Aim of the exercise
Copy the Data Utilities page below word for word, from its first line to its last.

━━ Text shown

Skip to content

Data Utilities

split_test_train

Split data into train/test sets with spatial awareness.

Usage

from geoequity.data import split_test_train

# Single split
train_sites, test_sites, train_idx, test_idx, df = split_test_train(
    df, split=0.2, flag='Site', seed=42
)

# Cross-validation
train_list, test_list, train_idx_list, test_idx_list, df = split_test_train(
    df, cv=5, flag='Site', seed=42
)

Parameters

Name Type Default Description
df DataFrame - Input data
split float 0.2 Test set fraction
flag str 'Site' Splitting strategy: 'Site', 'Grid', 'Spatiotemporal'
cv int None Number of CV folds (overrides split)
seed int 42 Random seed
grid_size int 10 Grid cells per dimension (for Grid flag)

calculate_density

Calculate data density for each observation based on nearby points.

━━━━
━━ Provided information

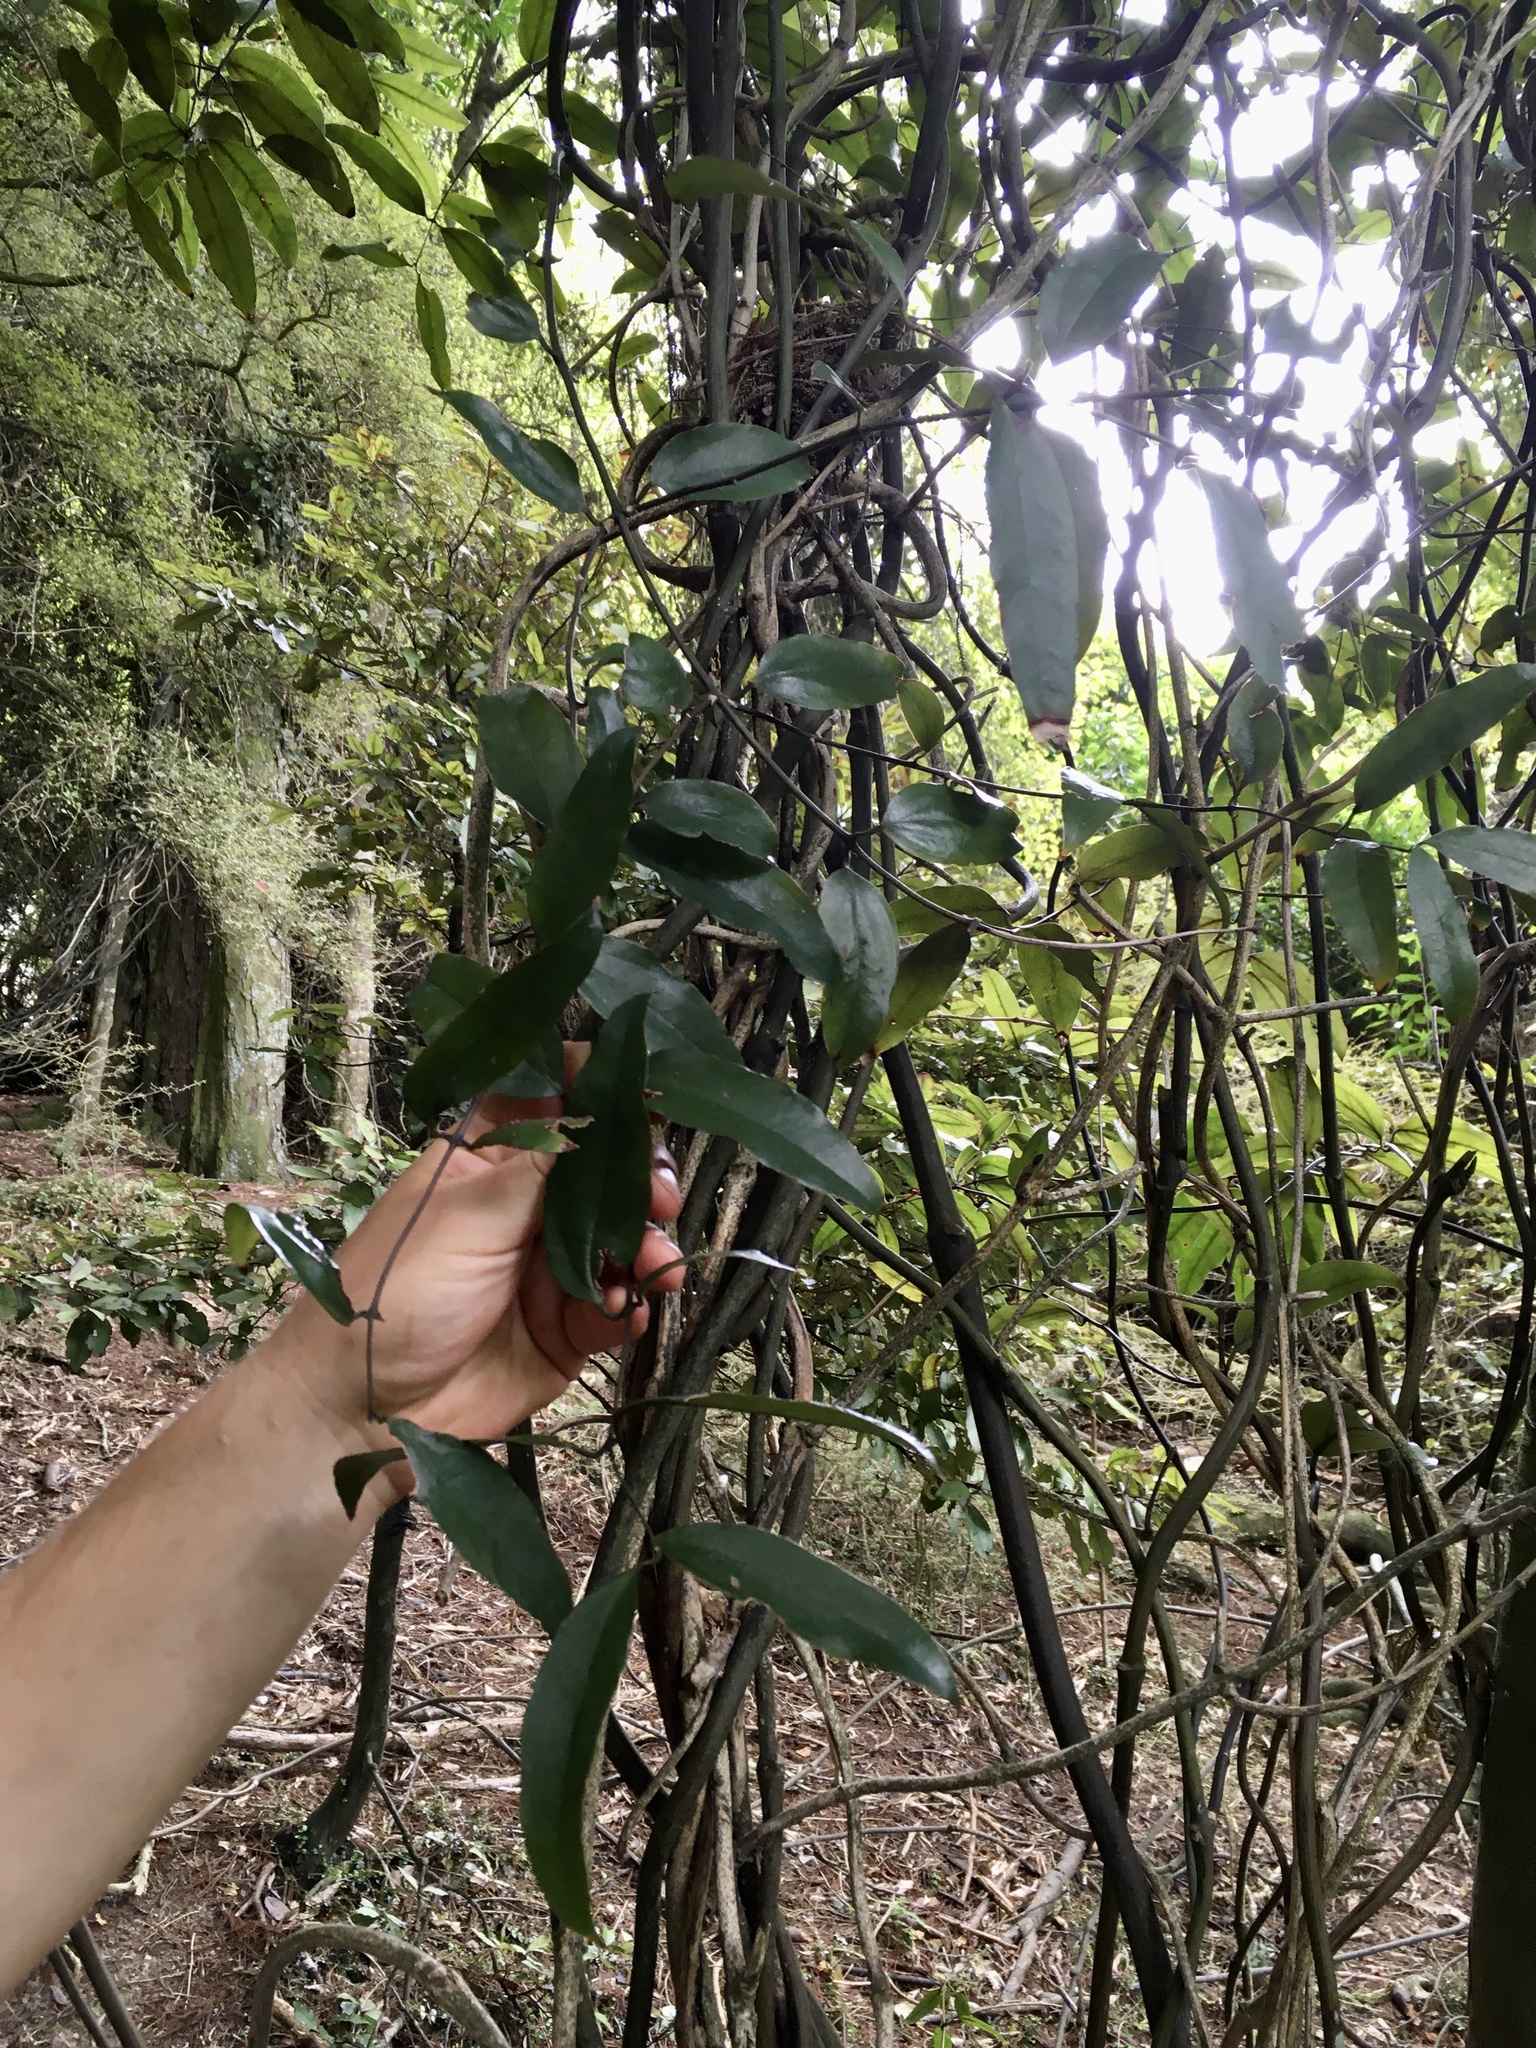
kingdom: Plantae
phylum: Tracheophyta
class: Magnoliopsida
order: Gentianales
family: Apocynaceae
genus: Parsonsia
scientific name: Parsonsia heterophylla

━━━━
━━ Provided information

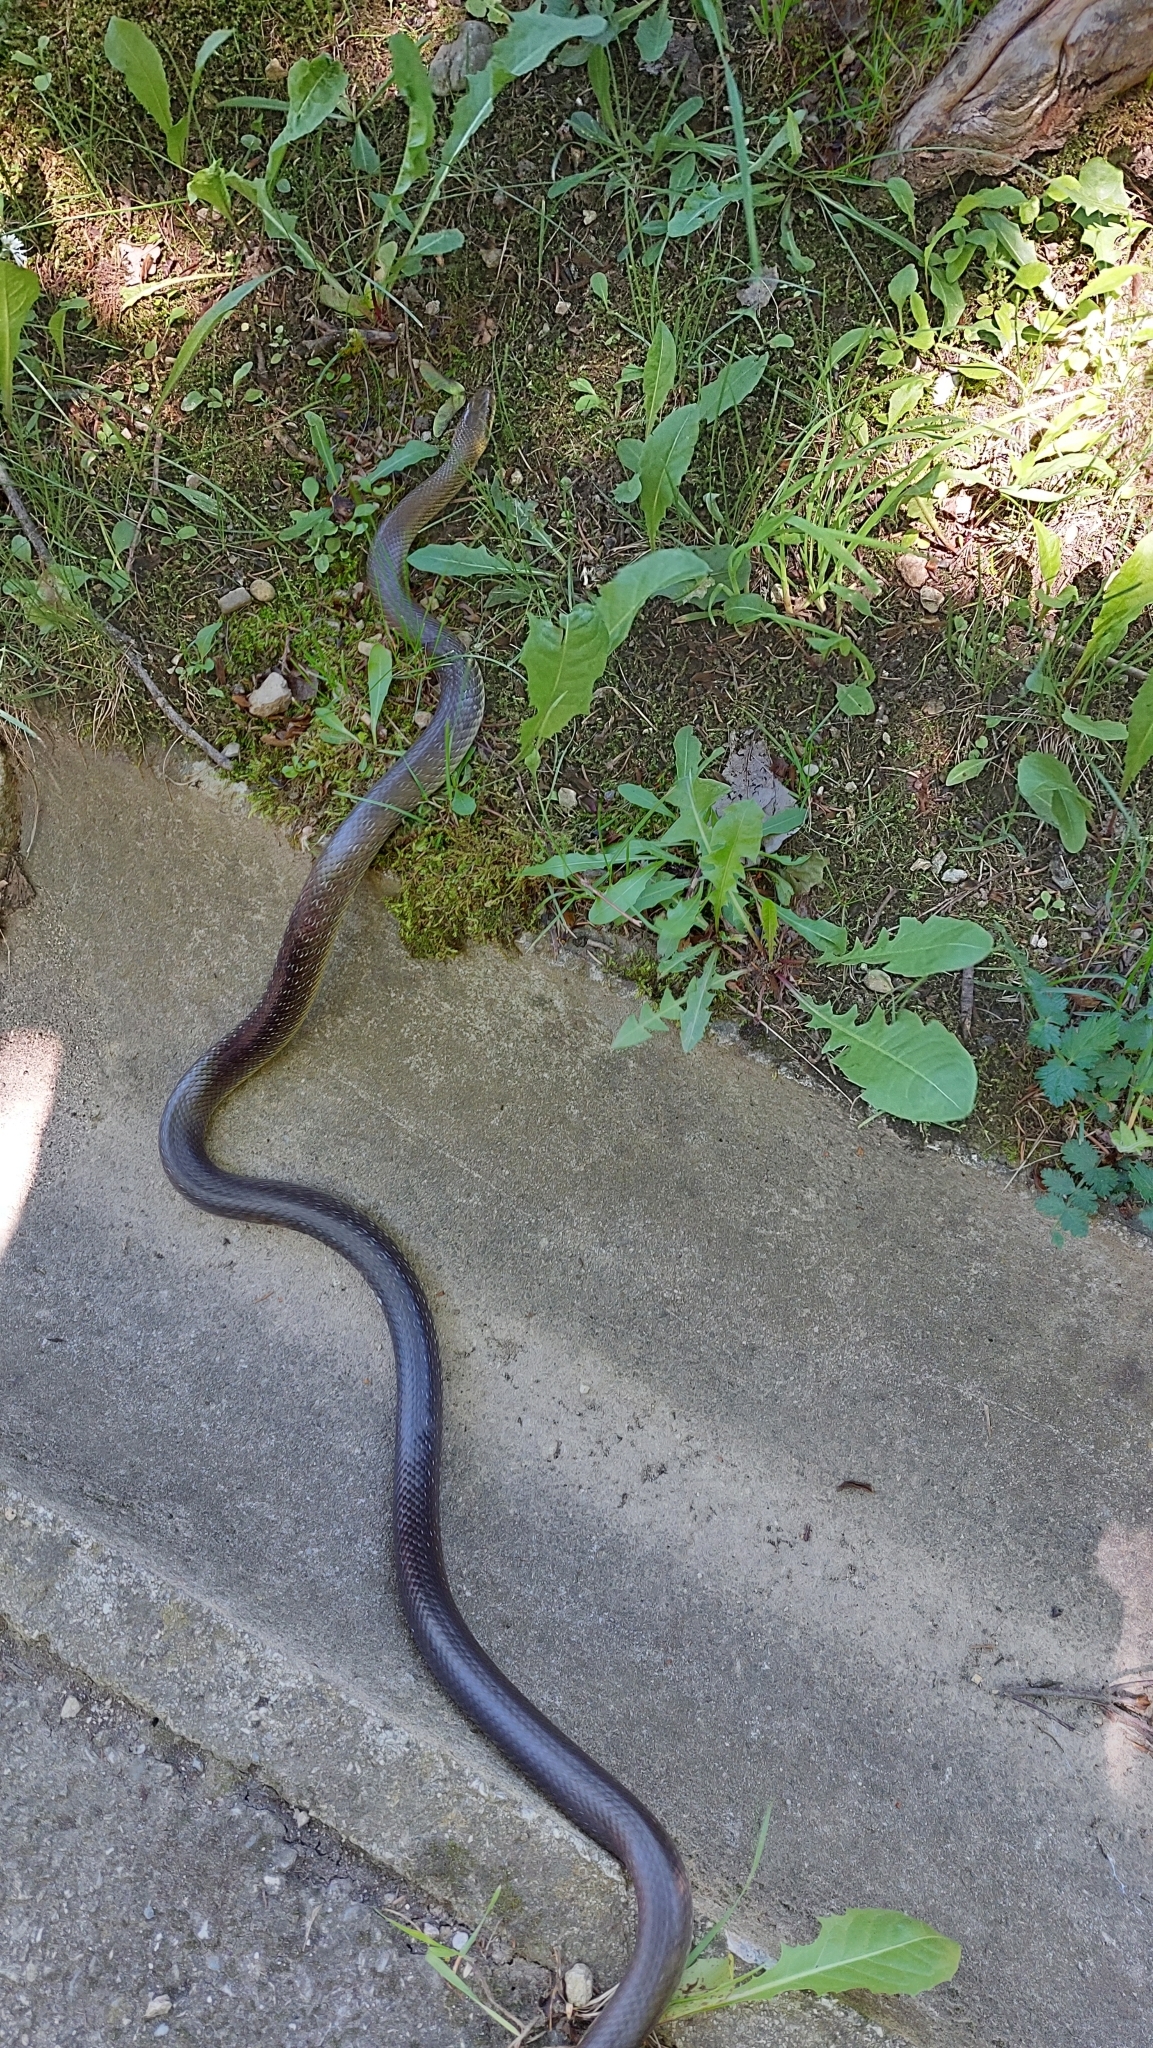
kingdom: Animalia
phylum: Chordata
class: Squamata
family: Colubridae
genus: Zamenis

━━━━

Solved problem
Skip to content

Data Utilities

split_test_train

Split data into train/test sets with spatial awareness.

Usage

from geoequity.data import split_test_train

# Single split
train_sites, test_sites, train_idx, test_idx, df = split_test_train(
    df, split=0.2, flag='Site', seed=42
)

# Cross-validation
train_list, test_list, train_idx_list, test_idx_list, df = split_test_train(
    df, cv=5, flag='Site', seed=42
)

Parameters

Name Type Default Description
df DataFrame - Input data
split float 0.2 Test set fraction
flag str 'Site' Splitting strategy: 'Site', 'Grid', 'Spatiotemporal'
cv int None Number of CV folds (overrides split)
seed int 42 Random seed
grid_size int 10 Grid cells per dimension (for Grid flag)

calculate_density

Calculate data density for each observation based on nearby points.